Why does Twitter owe money to the banks, that was used to actually buy Twitter?

Anyone here who can explain this to me?

I would love to know the magic behind this. The next thing I will do is going to the Porsche dealer, finance a car and happily watch the monthly rate beeing paid from the dealer's account.

5 comments

Isn't it basically Musk borrowing money in Twitter's name to finance part of the deal?

Increases risk and exposure for the company, but not Musk personally.

You can, you can go to a bank and ask for a loan for an ice cream truck to start a business.
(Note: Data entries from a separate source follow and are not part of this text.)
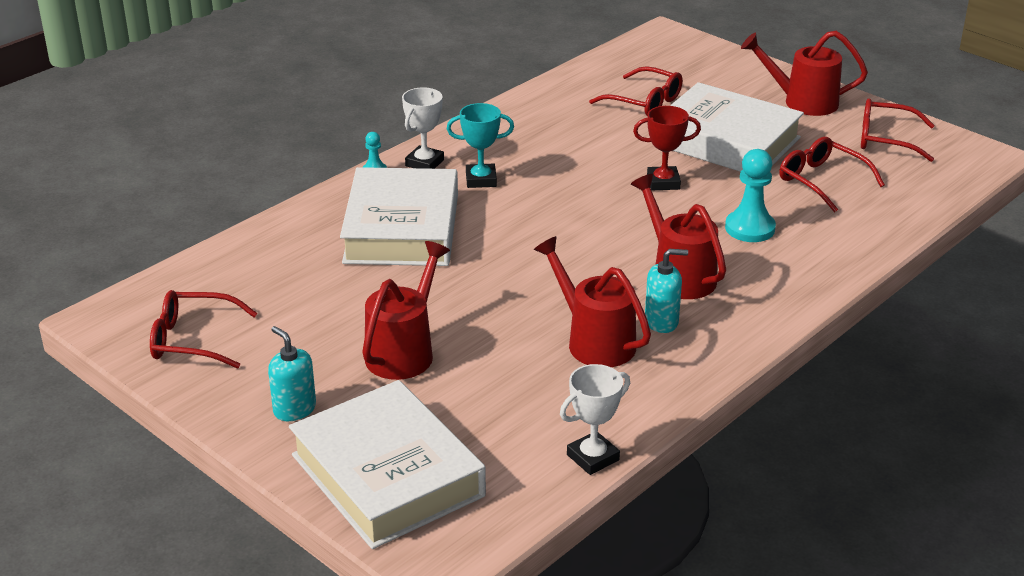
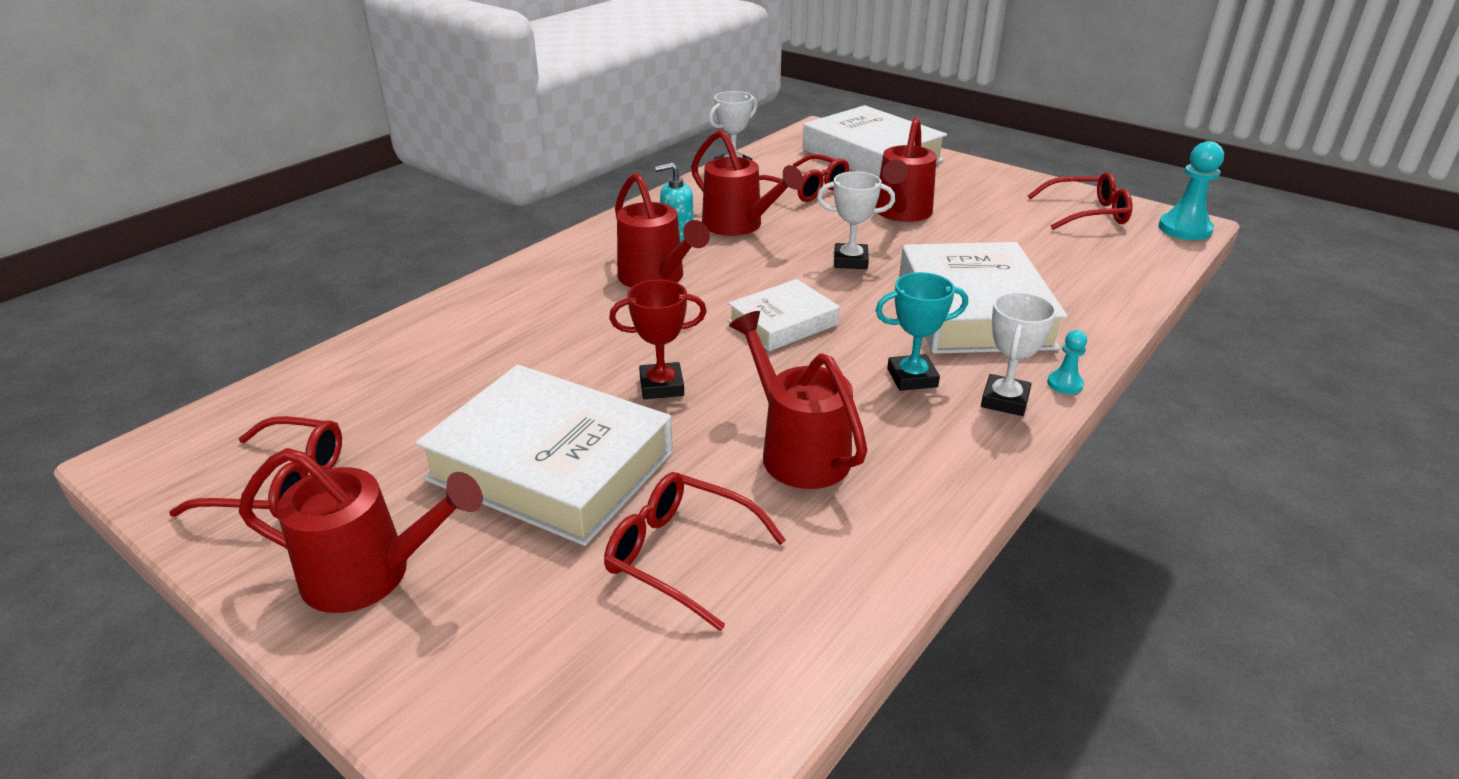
camera: 175 degrees right, 0 degrees up
turquoise soap dispenser [268,326,316,421] -> none
turquoise pawn [725,149,776,242] -> turquoise pawn moved to [1158,141,1224,240]
red glasses [779,137,885,213] -> red glasses moved to [759,154,849,202]
none -> white book [728,279,840,351]
none -> red watering can [729,311,867,489]
none -> white trophy [817,171,895,269]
It will help a lot if you already have money and just want to finance it.

They'll give the loan to a new company you create and that company will be responsible for paying it back.
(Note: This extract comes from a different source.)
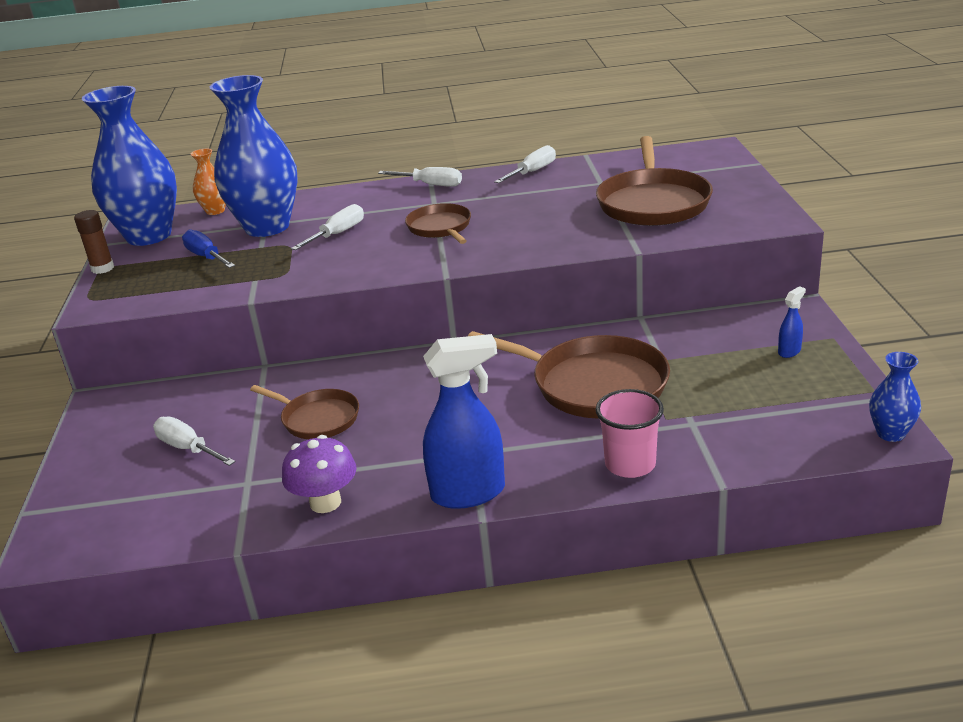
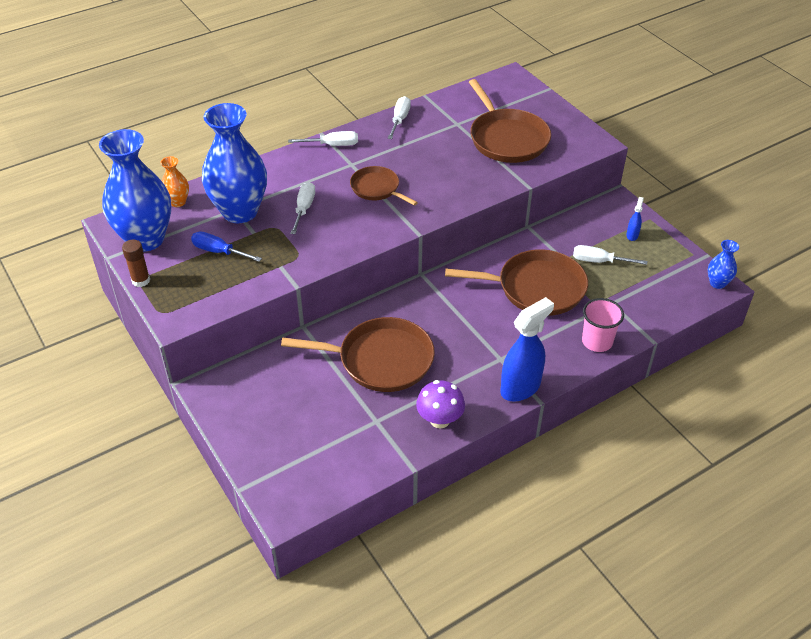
camera: 30 degrees left, 15 degrees up
white screwdriver [153,417,235,466] -> white screwdriver moved to [573,245,647,265]
brown pan [250,385,359,439] -> brown pan [281,317,435,392], size x1.72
A buyout is just an extension of that.

Buy a Porsche, rent it out on one of the luxury car rental apps, pay the monthly note with profit from the rentals.

Form a company, get a big loan, buy a bunch of luxury cars ... profit??
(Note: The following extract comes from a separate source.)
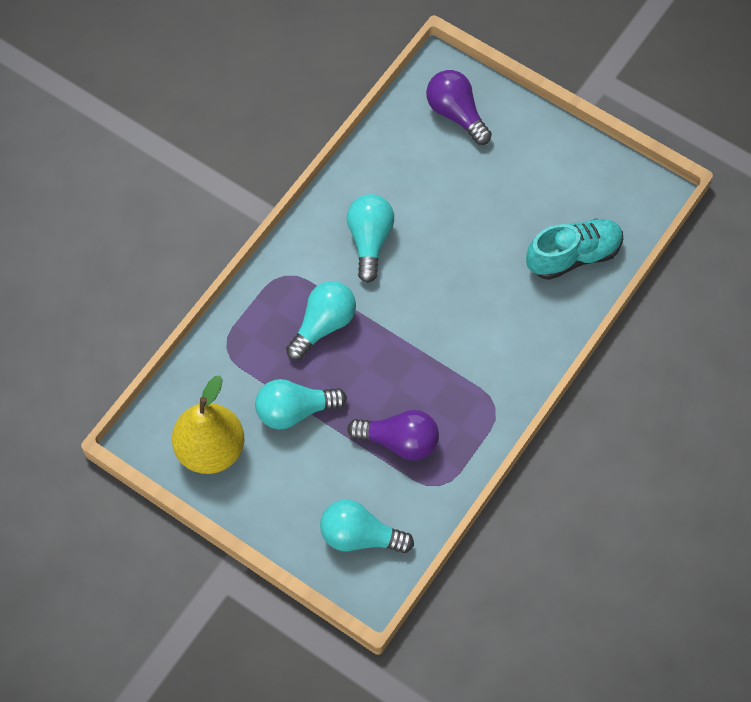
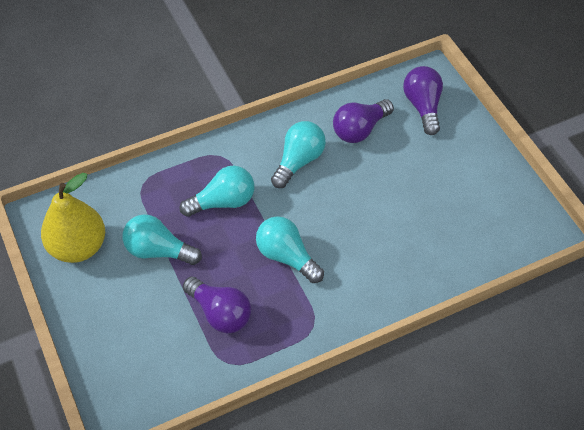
camera: 30 degrees right, 10 degrees down
turquoise light bulb [320,500,414,553] -> turquoise light bulb moved to [256,216,324,283]
turquoise shoe [526,219,623,280] -> none
none -> purple light bulb [333,99,394,143]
After you buy it, you don't just get to use it the way you want to all the time.

one simplified way to visualize this: create a corporate entity with the debt raised from investors (typically investment banks)--this entity will have a bunch of cash, the debt it owes for that cash, and no assets--and have that entity buy the target company. the cash gets sent to the old equity owners to relinquish their claim on the target company but the debt (and assets) stays with the merged company.